I would build myself with those words,
had I the skill: first, Shakespearean shoes;
then, Renaissance panties followed by a bra
based loosely on a Frank Lloyd Wright design.
A classic foundation layer.

In your warm tones, “Brown Penny”
skated between breaths.
I know you don’t hear Yeats
in your rumble, in the classic GTO growl
of your laughter, but I do—for I am
plagued with such blindness,
such Romanticism, that it must flake off of me
like so much dandruff.

I felt the faint hunger then,
wanting an Oracle’s cure, a solution,
but I can’t stare into the sun that long.

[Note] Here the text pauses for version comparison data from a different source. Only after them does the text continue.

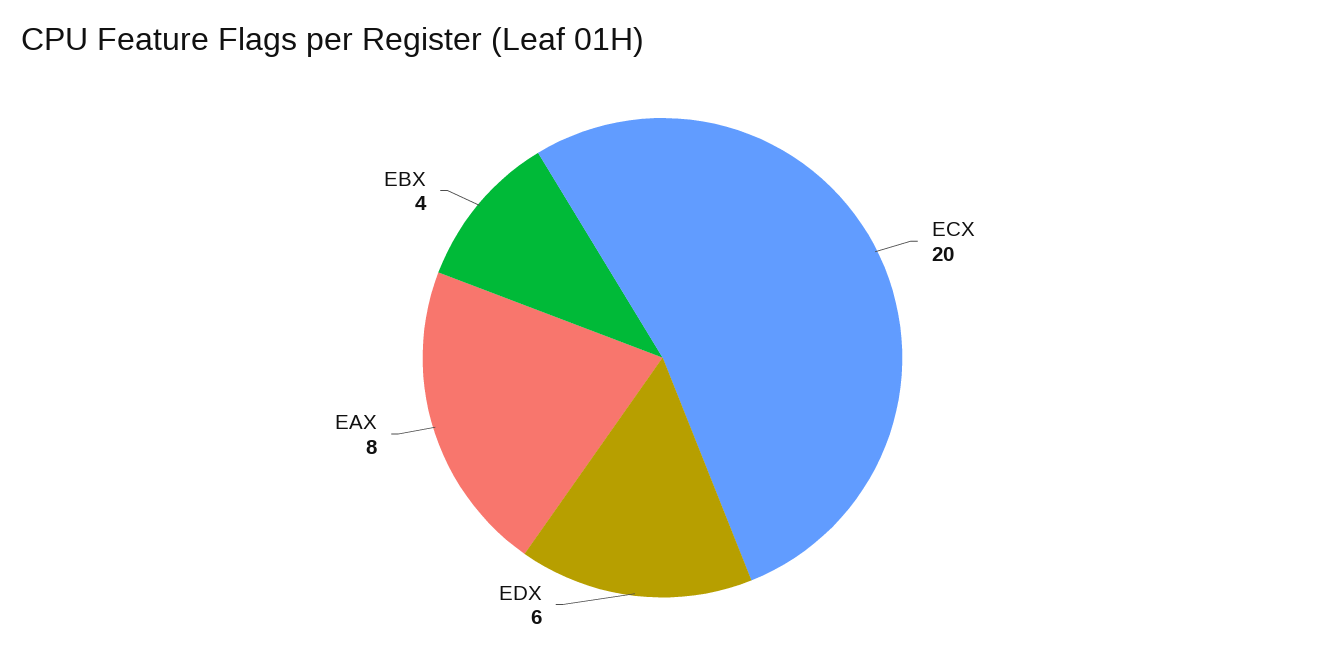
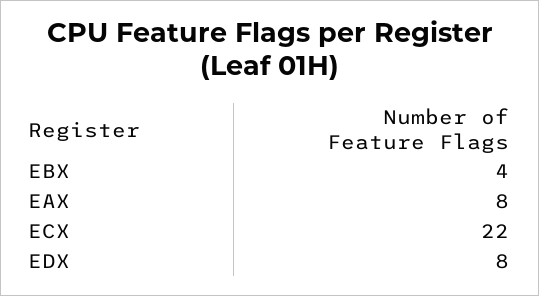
  {
-   "ECX": 20,
+   "ECX": 22,
-   "EDX": 6,
+   "EDX": 8,
    "EAX": 8,
    "EBX": 4
  }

As you say, I am timid, tame.

I don’t like the floating circles that remain
before my eyes; they are too many mirrors
of too many young worlds.

You mean it all in jest, of course,
or so you say now,
but I recognize the confining circle
you are drawing around yourself, a white chalk outline.

And you are inside; and I am outside.

Yes, you are the Earth,
and I am the sky and
all that connects us is moonlight—something
coldly lovely and warmly passionate
but chased away by the morning.

So that evening I did nothing more
than snuggle close and wish on you
like you were birthday candles.

But, still you left.
We both knew you would—so many miles
uncharted between us—and as I walked you out
I saw Orion dangling his toes low over the northern trees.

He’s the only constellation I can positively identify.
Killed by a woman who loved him
and placed into the sky next to the woman he loved,
who, in turn, loved another—all unconnected dots.

A rather fitting end.

And I knew he was you.
And I knew he was an outline.
And I knew he was the cold, sterile light
from some distant, and, of course, clichéd, dying universe.

Yet, he was so immediate and overpowering,
almost touching your scalp as you retreated down the sidewalk,
that my finger could not resist being lifted to the sky
to trace a line along your belt of stars.